→ **Work order**: After finding the line with "thumb ip: (132, 176)" in the data below, set down exactly each line through the one with "middle dip: (70, 140)", inclusive, and stop there.

→ **Listed records**:
********

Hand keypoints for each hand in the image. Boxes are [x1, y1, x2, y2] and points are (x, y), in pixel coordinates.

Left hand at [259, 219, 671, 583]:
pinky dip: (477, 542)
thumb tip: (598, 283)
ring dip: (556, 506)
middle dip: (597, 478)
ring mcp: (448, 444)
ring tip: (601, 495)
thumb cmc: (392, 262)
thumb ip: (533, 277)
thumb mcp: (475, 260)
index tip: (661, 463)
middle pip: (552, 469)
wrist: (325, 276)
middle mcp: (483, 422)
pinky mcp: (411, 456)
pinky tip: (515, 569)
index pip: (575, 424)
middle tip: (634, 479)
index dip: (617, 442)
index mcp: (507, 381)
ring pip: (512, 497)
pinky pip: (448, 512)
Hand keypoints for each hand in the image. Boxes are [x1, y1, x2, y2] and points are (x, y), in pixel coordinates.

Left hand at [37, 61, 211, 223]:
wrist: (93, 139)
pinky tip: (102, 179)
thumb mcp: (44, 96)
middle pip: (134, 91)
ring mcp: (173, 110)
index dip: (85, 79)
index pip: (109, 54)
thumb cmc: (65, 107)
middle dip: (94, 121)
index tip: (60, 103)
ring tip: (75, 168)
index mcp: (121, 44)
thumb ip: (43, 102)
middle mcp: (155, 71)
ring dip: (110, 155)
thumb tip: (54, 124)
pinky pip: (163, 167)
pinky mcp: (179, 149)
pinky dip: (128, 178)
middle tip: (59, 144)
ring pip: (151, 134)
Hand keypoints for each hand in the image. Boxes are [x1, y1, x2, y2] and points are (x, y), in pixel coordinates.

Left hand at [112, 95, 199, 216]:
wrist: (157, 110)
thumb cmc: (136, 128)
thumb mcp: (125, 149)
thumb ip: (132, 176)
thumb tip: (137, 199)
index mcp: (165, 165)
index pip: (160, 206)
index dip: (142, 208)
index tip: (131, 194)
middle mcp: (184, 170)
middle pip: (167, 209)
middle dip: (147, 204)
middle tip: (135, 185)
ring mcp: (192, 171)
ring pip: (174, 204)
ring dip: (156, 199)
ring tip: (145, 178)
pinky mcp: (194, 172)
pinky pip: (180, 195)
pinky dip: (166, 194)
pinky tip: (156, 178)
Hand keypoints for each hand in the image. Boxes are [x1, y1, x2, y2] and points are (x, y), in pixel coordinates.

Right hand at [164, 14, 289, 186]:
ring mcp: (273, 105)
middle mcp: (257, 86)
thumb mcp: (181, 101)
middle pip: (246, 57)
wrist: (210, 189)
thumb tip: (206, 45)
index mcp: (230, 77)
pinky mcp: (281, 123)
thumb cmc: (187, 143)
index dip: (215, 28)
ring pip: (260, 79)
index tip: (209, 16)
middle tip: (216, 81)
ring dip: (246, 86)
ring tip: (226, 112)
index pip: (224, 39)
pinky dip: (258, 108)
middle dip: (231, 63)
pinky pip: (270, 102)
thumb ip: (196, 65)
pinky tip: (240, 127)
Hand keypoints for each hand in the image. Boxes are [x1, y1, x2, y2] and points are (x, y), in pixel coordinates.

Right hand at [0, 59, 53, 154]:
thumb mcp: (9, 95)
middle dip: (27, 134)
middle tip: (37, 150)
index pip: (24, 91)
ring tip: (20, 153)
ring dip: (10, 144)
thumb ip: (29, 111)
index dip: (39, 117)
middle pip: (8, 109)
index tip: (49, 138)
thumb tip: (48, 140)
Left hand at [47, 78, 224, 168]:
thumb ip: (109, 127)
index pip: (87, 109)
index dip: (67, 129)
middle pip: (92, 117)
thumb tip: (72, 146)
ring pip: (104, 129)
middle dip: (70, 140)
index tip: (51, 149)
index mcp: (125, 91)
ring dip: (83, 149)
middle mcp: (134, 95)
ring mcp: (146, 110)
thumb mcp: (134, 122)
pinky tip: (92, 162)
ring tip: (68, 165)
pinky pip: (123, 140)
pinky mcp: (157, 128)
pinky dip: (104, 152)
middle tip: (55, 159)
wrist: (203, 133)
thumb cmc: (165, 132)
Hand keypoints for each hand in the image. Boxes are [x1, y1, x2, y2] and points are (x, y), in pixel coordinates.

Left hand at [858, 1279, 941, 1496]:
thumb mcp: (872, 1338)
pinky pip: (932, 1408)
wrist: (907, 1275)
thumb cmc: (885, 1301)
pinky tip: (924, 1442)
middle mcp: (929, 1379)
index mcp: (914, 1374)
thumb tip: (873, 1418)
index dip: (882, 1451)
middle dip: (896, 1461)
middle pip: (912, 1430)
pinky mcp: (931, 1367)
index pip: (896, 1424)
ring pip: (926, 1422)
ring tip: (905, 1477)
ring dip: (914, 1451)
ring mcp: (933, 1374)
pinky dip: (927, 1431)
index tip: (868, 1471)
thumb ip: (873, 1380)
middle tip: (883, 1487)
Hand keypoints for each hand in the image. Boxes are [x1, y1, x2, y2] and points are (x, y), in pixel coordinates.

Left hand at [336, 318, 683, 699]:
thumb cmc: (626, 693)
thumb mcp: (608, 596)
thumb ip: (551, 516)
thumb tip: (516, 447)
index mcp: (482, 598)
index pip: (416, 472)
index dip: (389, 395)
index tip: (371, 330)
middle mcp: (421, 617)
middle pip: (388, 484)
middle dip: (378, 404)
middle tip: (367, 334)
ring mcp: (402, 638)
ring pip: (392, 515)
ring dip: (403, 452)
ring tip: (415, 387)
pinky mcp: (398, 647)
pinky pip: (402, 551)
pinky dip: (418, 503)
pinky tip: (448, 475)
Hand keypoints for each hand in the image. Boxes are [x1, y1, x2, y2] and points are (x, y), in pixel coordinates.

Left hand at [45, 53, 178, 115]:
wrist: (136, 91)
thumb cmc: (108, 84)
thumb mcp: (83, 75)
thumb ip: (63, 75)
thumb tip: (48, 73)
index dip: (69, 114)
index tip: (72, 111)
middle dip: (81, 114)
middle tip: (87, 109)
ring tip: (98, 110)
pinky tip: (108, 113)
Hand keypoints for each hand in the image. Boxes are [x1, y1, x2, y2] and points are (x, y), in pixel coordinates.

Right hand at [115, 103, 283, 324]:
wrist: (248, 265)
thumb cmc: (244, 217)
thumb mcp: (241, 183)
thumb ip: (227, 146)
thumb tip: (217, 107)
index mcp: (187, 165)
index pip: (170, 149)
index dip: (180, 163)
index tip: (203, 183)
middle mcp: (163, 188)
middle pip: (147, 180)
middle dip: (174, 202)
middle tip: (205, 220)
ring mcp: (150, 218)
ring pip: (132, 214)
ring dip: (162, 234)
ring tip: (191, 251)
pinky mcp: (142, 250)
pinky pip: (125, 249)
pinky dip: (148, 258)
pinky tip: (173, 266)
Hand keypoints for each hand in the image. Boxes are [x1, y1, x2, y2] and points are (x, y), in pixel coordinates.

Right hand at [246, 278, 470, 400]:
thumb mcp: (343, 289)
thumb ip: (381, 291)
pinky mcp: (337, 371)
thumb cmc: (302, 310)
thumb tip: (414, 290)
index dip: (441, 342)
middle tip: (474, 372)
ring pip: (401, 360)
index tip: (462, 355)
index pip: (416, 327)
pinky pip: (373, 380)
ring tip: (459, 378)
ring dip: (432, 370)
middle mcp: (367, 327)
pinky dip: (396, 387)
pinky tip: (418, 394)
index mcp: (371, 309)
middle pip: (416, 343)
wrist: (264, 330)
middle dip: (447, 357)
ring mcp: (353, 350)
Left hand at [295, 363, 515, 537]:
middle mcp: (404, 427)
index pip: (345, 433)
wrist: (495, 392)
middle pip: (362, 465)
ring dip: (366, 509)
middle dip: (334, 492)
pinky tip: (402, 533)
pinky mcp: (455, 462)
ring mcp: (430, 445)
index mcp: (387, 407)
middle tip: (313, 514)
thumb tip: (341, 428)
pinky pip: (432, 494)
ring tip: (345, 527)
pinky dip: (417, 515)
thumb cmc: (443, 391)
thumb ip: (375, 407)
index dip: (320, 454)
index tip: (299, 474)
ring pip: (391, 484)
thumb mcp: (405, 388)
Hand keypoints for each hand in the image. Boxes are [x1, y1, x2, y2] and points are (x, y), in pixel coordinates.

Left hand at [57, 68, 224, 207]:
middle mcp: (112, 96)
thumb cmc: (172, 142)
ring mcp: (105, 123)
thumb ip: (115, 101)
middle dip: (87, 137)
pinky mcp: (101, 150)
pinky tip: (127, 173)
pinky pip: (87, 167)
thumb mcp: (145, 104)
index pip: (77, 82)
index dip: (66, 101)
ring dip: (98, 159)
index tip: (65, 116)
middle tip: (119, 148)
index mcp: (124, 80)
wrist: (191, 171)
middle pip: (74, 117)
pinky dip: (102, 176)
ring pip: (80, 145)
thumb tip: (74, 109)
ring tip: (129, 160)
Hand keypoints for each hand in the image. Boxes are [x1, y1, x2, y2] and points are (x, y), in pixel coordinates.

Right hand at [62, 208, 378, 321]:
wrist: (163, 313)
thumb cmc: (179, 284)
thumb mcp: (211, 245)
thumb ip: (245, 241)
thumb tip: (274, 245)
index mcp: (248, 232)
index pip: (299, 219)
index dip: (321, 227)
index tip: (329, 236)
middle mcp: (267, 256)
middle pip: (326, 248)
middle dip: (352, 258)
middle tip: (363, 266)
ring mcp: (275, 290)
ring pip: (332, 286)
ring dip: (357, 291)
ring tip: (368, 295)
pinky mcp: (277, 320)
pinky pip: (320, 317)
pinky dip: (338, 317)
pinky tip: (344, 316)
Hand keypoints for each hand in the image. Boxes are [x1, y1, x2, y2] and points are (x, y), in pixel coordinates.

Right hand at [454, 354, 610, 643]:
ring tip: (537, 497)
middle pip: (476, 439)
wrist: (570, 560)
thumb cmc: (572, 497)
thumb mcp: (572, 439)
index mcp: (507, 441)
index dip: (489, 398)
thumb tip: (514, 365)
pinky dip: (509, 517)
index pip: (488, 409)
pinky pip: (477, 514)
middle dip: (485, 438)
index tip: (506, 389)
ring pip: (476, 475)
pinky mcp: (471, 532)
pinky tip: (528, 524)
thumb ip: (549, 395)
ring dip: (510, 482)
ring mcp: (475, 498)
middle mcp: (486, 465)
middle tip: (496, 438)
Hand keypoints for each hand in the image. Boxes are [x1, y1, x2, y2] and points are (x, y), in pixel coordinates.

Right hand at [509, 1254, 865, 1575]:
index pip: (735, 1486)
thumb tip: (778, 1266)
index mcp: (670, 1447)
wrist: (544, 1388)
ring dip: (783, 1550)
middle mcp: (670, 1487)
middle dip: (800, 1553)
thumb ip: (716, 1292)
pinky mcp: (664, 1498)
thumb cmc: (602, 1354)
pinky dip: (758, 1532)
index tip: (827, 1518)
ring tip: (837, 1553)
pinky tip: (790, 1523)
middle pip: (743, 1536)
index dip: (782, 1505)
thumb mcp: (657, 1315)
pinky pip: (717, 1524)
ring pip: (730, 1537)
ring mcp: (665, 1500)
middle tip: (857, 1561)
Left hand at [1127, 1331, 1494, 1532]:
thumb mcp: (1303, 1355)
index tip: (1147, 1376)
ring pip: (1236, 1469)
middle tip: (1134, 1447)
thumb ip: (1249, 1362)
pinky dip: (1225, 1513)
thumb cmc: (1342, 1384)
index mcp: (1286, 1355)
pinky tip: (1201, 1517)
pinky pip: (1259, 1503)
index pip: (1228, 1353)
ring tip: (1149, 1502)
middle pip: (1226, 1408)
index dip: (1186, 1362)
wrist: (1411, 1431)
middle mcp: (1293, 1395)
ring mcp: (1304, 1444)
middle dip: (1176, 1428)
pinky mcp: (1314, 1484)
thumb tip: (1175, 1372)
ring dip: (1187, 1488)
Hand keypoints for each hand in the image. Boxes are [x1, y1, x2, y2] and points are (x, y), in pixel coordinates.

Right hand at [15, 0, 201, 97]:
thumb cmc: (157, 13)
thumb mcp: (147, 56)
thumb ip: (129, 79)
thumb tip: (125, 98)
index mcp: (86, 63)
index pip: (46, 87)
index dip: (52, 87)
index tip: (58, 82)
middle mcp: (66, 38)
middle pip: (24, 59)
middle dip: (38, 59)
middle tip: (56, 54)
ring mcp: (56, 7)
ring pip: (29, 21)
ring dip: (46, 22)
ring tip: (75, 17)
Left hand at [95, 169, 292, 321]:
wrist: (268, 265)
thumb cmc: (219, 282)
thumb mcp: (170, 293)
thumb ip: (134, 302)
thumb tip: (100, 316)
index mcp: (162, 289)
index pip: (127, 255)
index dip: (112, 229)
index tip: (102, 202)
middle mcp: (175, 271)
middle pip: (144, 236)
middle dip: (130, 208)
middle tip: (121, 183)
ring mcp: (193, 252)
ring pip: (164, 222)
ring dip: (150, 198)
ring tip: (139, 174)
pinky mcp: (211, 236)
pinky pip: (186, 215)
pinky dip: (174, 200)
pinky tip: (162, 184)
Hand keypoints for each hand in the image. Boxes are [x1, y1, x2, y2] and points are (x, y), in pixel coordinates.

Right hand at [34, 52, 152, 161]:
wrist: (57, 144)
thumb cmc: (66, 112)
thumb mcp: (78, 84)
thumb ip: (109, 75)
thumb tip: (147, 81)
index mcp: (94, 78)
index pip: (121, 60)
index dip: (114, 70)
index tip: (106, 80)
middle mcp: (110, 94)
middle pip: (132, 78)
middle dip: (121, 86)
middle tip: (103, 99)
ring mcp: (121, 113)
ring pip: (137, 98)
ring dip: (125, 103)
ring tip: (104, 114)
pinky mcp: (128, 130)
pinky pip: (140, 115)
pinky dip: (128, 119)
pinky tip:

********

→ **Problem solution**:
thumb ip: (132, 176)
thumb tip: (137, 199)
index mcp: (165, 165)
index pip: (160, 206)
index dip: (142, 208)
index tip: (131, 194)
middle mcp: (184, 170)
middle pip: (167, 209)
middle dip: (147, 204)
middle tip: (135, 185)
ring mcp: (192, 171)
ring pip: (174, 204)
ring dip: (156, 199)
ring tip: (145, 178)
pinky mcp: (194, 172)
pinky pip: (180, 195)
pinky dip: (166, 194)
pinky tip: (156, 178)
Hand keypoints for each hand in the image. Boxes are [x1, y1, x2, y2] and points are (x, y), in pixel coordinates.

Right hand at [164, 14, 289, 186]:
ring mcp: (273, 105)
middle mcp: (257, 86)
thumb mcp: (181, 101)
middle pip: (246, 57)
wrist: (210, 189)
thumb tip: (206, 45)
index mcp: (230, 77)
pinky mcp: (281, 123)
thumb cmc: (187, 143)
index dip: (215, 28)
ring pip: (260, 79)
index tip: (209, 16)
middle tip: (216, 81)
ring dip: (246, 86)
ring tip: (226, 112)
index pip: (224, 39)
pinky dip: (258, 108)
middle dip: (231, 63)
pinky pip: (270, 102)
thumb ip: (196, 65)
pinky tip: (240, 127)
Hand keypoints for each hand in the image. Boxes are [x1, y1, x2, y2] and points are (x, y), in pixel coordinates.

Right hand at [0, 59, 53, 154]:
thumb mcp: (9, 95)
middle dip: (27, 134)
middle tip: (37, 150)
index pip: (24, 91)
ring tip: (20, 153)
ring dip: (10, 144)
thumb ip: (29, 111)
index dip: (39, 117)
middle pip: (8, 109)
index tip: (49, 138)
thumb tip: (48, 140)
Left hand at [47, 78, 224, 168]:
thumb ip: (109, 127)
index pip: (87, 109)
index dip: (67, 129)
middle pip: (92, 117)
thumb tip: (72, 146)
ring pip: (104, 129)
middle dip: (70, 140)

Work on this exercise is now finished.